4th – 19th November
Henrik Jacob, born in Dresden, was 17 years old when the Berlin Wall came down and less than a year after that his country, the former GDR, was relegated to the pages of history. One can only imagine today what it must have been like to come of age in GDR at a time of such a complete sociopolitical upheaval, followed by the death of a state and a whole system of thought. Whether this experience spurred Henrik Jacob to choose to make art as a career is a question probably best left open, but the mild and humorous pictorial persuasions that populate his work owe much to the absurdity that came from the collapse of the Eastern bloc and what led it to exist in the first place.
After graduating from the Academy of Fine Arts in Bremen in 2001, Henrik Jacob moved to Berlin and began working with several long-term art projects, which include a series of drawings entitled “eddings”. Emanating from bad German advertising, general cheap thrills and a propensity for playing on words, these drawings combine to form a sprawling world of mysterious and absurd imagery. Even though these works arrive from a single vantage point, they are also strangely generous and open-ended. One could consider the “eddings” as one-liners, yet for their confident draftsmanship they have a staying power that lingers long after they have dispensed their initial effect. The artist has tapped into the classic modes of representation as experienced in 18th century prints and engravings and also drawing as perceived prior to the invention and spread of photographic techniques in the mid-19th century. The ongoing themes of the “eddings” act as a window to the everyday illogicality we have all experienced at some point in our lives.
Another project is called “rubbings.” These works replicate the act of drawing, but are created from the transfer of photographic newsprint onto architectural paper. The source material is always specifically chosen from the “quasi-intellectual” magazine Der Spiegel. This German weekly magazine is notorious for elevating tabloid style drama into high-culture and is favored mainly by German conservatives. Der Spiegel gives license to low-culture by representing it from a disinterested and elevated viewpoint, thus reversing the usual process of downgrading serious news to, in common parlance “cheap thrills”. The images, having undergone Henrik Jacob’s treatment have a three-dimensional, almost sculptural quality to them as the artist resets their content as floating tableau’s, now released from their original context. His intervention in the image, by only transferring a bare minimum of visual information, invites us to suspend our disbelief in pictorial truth to the point of the absurd.

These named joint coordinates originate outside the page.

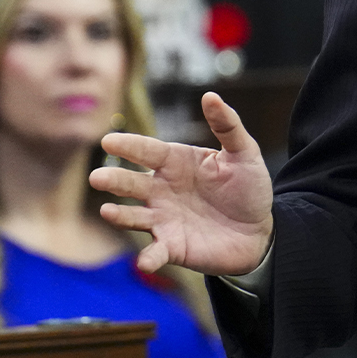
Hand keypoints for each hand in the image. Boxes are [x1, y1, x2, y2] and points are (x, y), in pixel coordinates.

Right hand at [90, 93, 275, 274]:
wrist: (260, 232)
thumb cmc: (248, 189)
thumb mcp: (244, 153)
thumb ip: (227, 125)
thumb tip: (210, 96)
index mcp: (176, 163)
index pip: (148, 151)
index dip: (129, 146)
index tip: (109, 141)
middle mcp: (163, 190)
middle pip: (133, 183)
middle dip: (115, 180)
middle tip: (97, 178)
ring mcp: (164, 219)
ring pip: (135, 216)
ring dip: (120, 215)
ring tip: (107, 211)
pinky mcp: (172, 247)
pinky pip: (156, 252)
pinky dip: (148, 258)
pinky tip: (143, 261)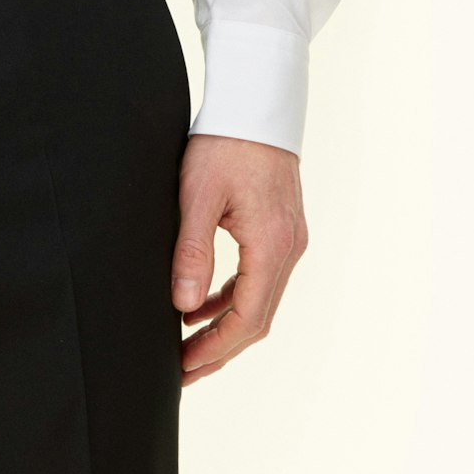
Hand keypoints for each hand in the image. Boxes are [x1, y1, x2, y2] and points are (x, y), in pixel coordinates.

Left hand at [171, 133, 307, 382]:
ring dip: (226, 326)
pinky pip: (260, 277)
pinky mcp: (282, 228)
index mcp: (270, 245)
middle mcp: (289, 248)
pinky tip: (204, 304)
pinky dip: (234, 297)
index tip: (184, 367)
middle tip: (183, 371)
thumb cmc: (224, 143)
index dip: (216, 349)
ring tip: (187, 345)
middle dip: (220, 349)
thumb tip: (184, 306)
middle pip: (258, 318)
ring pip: (261, 300)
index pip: (248, 318)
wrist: (256, 103)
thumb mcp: (197, 194)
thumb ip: (192, 251)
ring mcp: (290, 239)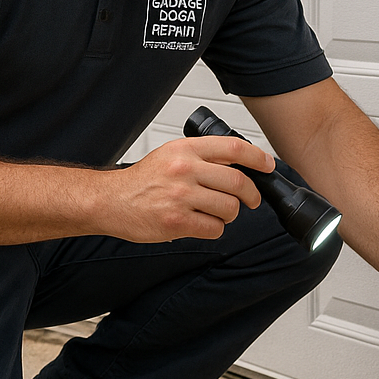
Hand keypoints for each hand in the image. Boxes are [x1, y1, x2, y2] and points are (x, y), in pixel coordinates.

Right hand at [102, 137, 271, 242]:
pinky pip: (215, 229)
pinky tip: (200, 224)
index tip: (267, 165)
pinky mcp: (176, 222)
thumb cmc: (142, 180)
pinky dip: (213, 229)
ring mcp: (181, 196)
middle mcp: (184, 170)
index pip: (234, 148)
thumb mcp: (171, 155)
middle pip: (238, 182)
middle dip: (251, 196)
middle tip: (250, 200)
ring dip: (229, 214)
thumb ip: (201, 157)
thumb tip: (239, 164)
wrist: (110, 200)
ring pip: (230, 208)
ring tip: (214, 213)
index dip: (258, 157)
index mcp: (185, 150)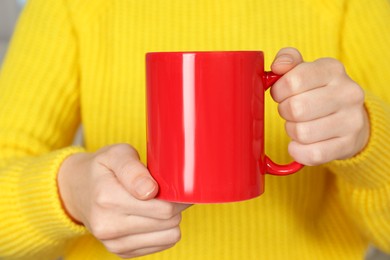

The main project that has engaged the artist throughout his career is his investigation how familiar pictures from popular culture are constructed and what lies behind our desire to give them credence. This series, called “knete” is a manifestation of what happens when one approaches image making from an entirely novel viewpoint and methodology. The “knete” series are in fact, hand-sculpted images, made entirely from black, gray and white modeling clay that appear, at first glance, to be blurry photographs. The artist is playing with our senses: our eyes want to “flatten” his pictures, to reduce them to reproductions of the photographic source from which they originate. But each piece of modeling clay that makes up the final picture has been painstakingly applied by the artist to build up a believable image. Our concept of image making is forced to take a detour under Henrik Jacob’s playful ‘in and out’, ‘back to front’ and ‘upside-down’ handling. His images are not photographs and they are not paintings. Yet we see them as images, but are they sculpture? The artist’s handling of the picture plane in the “knete” series suggests a closet sculptor, caught in a painter’s body. It is clever, when we find ourselves subscribing to Henrik Jacob’s play on image making, but we are never deceived. Instead, as onlookers, we are invited to share in the open-ended theater of everyday psychodrama, obsessively and compulsively embossed by the artist’s thumbprints.